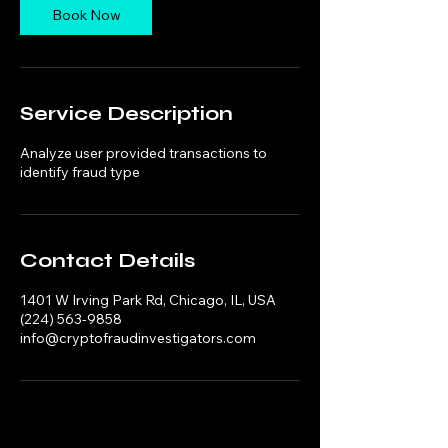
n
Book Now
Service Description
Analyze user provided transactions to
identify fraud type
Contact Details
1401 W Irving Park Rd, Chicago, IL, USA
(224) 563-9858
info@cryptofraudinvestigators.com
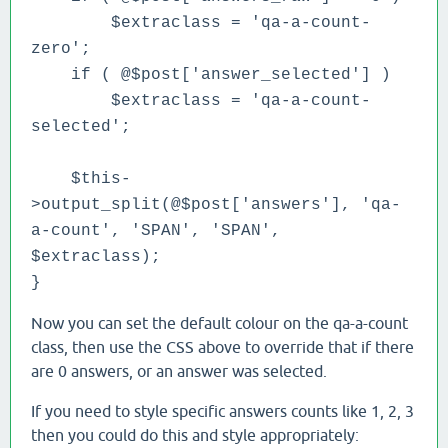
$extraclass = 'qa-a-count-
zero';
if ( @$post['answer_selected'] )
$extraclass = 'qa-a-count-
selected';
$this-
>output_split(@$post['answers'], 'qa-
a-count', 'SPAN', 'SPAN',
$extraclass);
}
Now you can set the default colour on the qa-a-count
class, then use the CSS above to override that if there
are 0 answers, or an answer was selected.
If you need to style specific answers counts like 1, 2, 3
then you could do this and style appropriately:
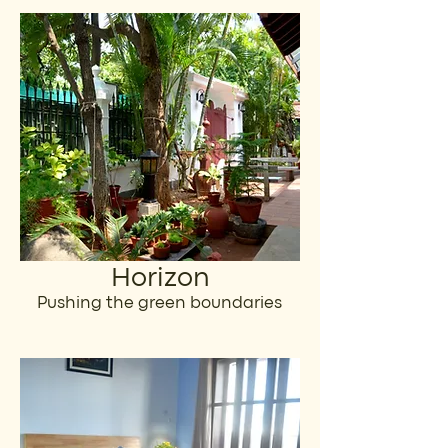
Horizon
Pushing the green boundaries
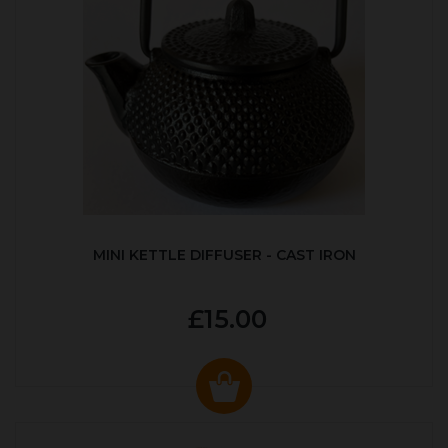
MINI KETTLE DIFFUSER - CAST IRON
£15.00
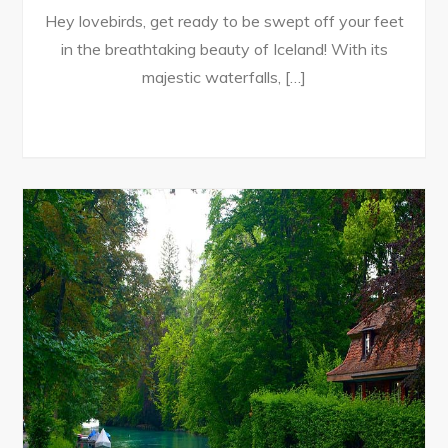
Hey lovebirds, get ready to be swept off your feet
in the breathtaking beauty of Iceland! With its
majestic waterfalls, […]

-=-=-

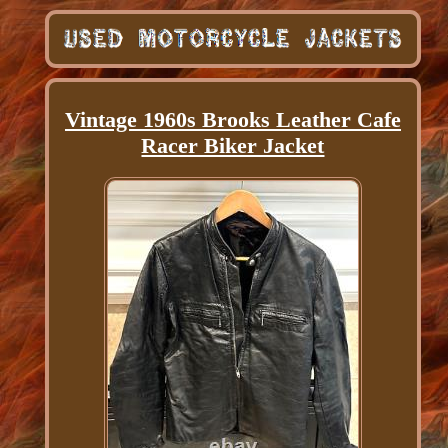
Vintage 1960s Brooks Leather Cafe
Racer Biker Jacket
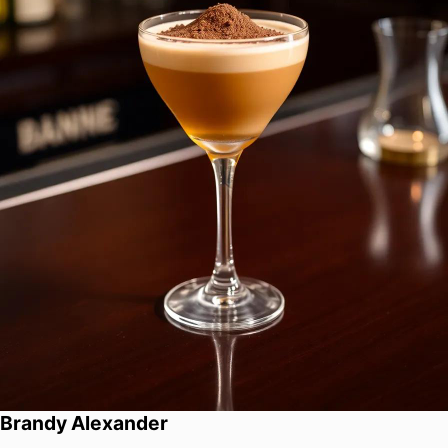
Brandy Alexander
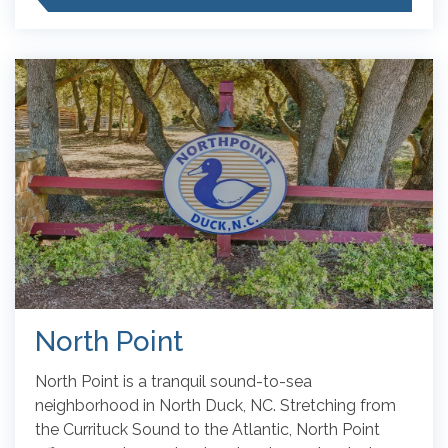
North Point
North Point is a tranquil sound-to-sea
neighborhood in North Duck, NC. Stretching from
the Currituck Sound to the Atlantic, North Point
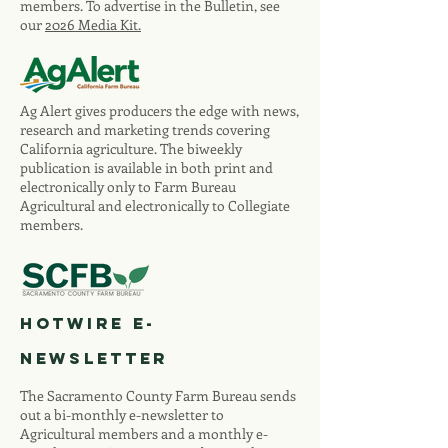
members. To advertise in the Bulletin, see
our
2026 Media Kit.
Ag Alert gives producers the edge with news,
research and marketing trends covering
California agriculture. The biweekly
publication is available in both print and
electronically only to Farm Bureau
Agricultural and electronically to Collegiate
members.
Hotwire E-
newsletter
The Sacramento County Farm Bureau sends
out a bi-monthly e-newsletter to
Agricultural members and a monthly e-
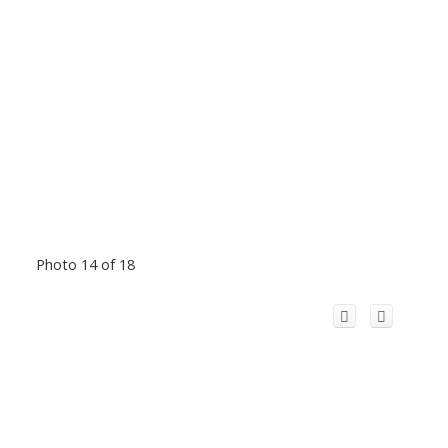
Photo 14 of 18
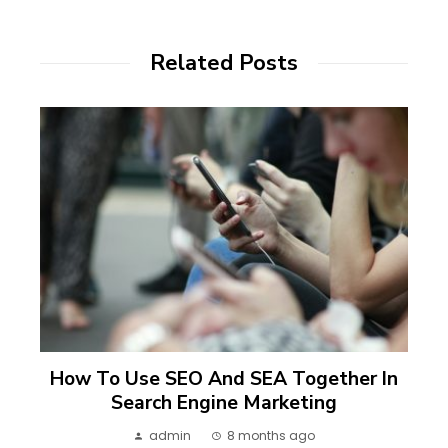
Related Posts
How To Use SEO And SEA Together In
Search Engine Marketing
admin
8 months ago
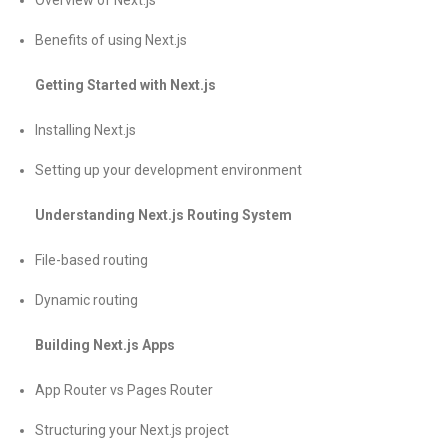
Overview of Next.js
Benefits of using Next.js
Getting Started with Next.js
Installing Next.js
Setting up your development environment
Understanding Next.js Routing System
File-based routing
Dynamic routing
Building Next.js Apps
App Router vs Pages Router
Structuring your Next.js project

-=-=-

— What to do —
Your copy should hold only the lines above from the one containing "neighborhood in North" through the one containing "Structuring your Next.js project", exactly as written and free of pictures.

— Finished task —
neighborhood in North Duck, NC. Stretching from
the Currituck Sound to the Atlantic, North Point
members. To advertise in the Bulletin, see
our
2026 Media Kit.
Ag Alert gives producers the edge with news,
research and marketing trends covering
California agriculture. The biweekly
publication is available in both print and
electronically only to Farm Bureau
Agricultural and electronically to Collegiate
members.
Hotwire E-
newsletter
The Sacramento County Farm Bureau sends
out a bi-monthly e-newsletter to
Agricultural members and a monthly e-
Photo 14 of 18
Related Posts
How To Use SEO And SEA Together In
Search Engine Marketing
admin
8 months ago
Overview of Next.js
Benefits of using Next.js
Getting Started with Next.js
Installing Next.js
Setting up your development environment
Understanding Next.js Routing System
File-based routing
Dynamic routing
Building Next.js Apps
App Router vs Pages Router
Structuring your Next.js project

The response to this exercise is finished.